Tesla may deserve the honor of making electric vehicles appealing to the general, but when it comes to the first commercial EV, the award goes to a car unimaginatively named the Electrobat. It puttered around on American roads before the 20th century.
In this article, I bring you the story of the Electrobat, the world’s first commercial electric vehicle.
How it all began
Before the Electrobat, many inventors had messed around with electric vehicles. However, they were limited by the batteries since they were not rechargeable, meaning you needed new batteries each time you drove.
In the late 19th century, an electrochemical engineer named Pedro Salom collaborated with an inventor named Henry G Morris. They aimed to create the world’s first practical electric automobile. The two men brought experience from working on electric urban streetcars to the table.
Salom and Morris made their first prototype in two months, receiving a patent in August 1894. The lead-acid battery weighed 1,600 pounds, making it necessary to use steel tires. During its initial test run, the pair required permission from City Hall and an escort as the steel tires made noises on the cobbled streets that scared away horses. Horse-pulled carriages were still a popular means of transportation at the time.

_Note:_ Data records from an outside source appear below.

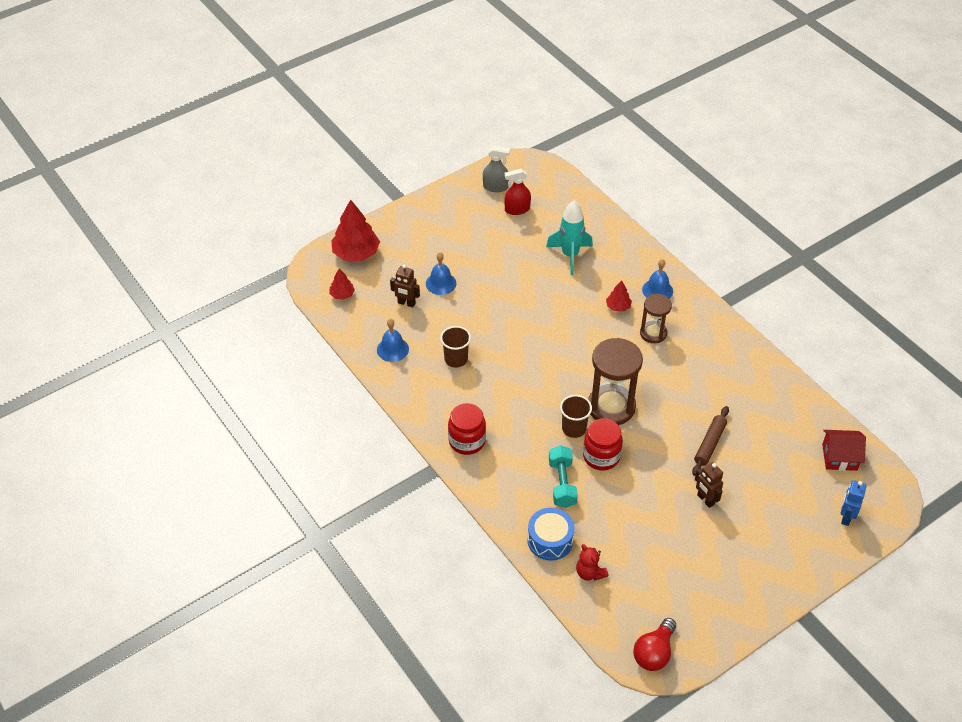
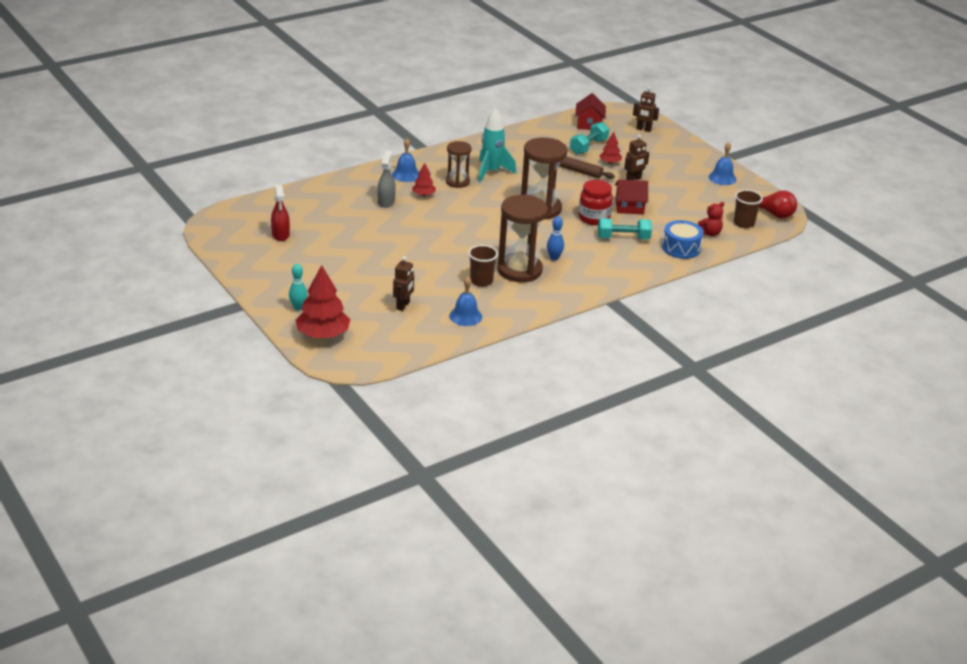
camera: 90 degrees left, 15 degrees down
(342, 295) = (385, 345): red tree -> red tree (610, 162)
(396, 233) = (298, 307): none -> turquoise bowling pin
(441, 283) = (378, 284): blue bell -> blue bell (722, 178)
(467, 441) = (580, 281): red jar -> none
(480, 389) = (519, 270): none -> brown hourglass
(495, 187) = (242, 244): grey spray bottle -> grey spray bottle (386, 202)
(509, 419) = (554, 258): none -> blue bowling pin
(570, 255) = (353, 212): turquoise rocket -> turquoise rocket (491, 172)
(574, 429) = (564, 228): brown cup -> brown cup (744, 223)
(635, 492) = (629, 207): none -> red house
(776, 455) = (588, 147): none -> turquoise dumbbell
(846, 517) = (643, 129): blue robot -> brown robot

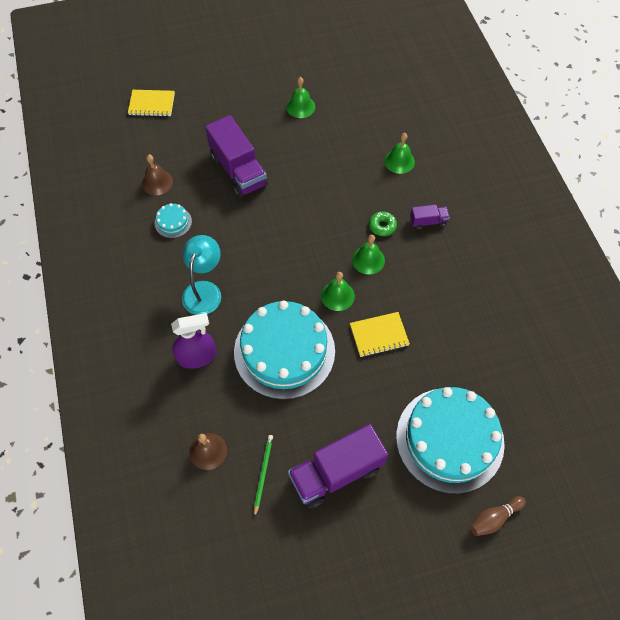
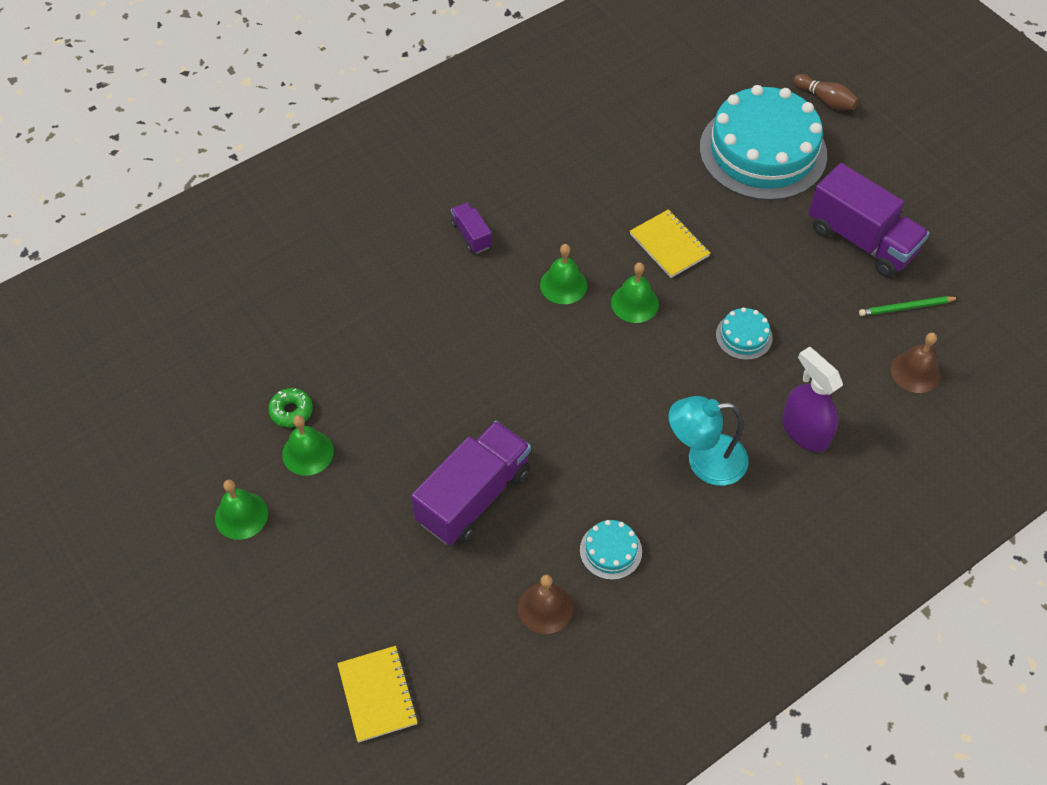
camera: 110 degrees left, 5 degrees down
(284, 351) = (744, 336): turquoise cake -> turquoise cake, size x0.40
(382, 226) = (501, 283): green donut -> green donut (291, 411)
(399, 161) = (376, 292): green bell -> green bell (241, 515)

Salom and Morris had refined their invention in less than a year, reducing the battery weight significantly to 350 pounds. The fourth prototype was quiet because it used pneumatic tires.
Recognizing the business potential of their invention, the duo started the Morris and Salom Electric Wagon and Carriage Company (E.C.W.C). They presented the vehicle as a modern alternative to the hansom cab. Initially, each vehicle got a unique name until the company ran out of monikers and settled on calling them the Electrobat.
The Electrobat used two motors of 1.5 hp each and reached a max speed of 20 mph. Driving range was “20 miles a day for a week”, according to a news article.
The company produced dozens of units of the Electrobat, and they competed with horse-drawn cabs on the streets of New York. Some models made their way to Philadelphia and Boston.
The Morris and Salom Electric Wagon and Carriage Company was eventually bought by Isaac Rice, who renamed it Electric Vehicle Company. It would subsequently merge with the Columbia Vehicle Company.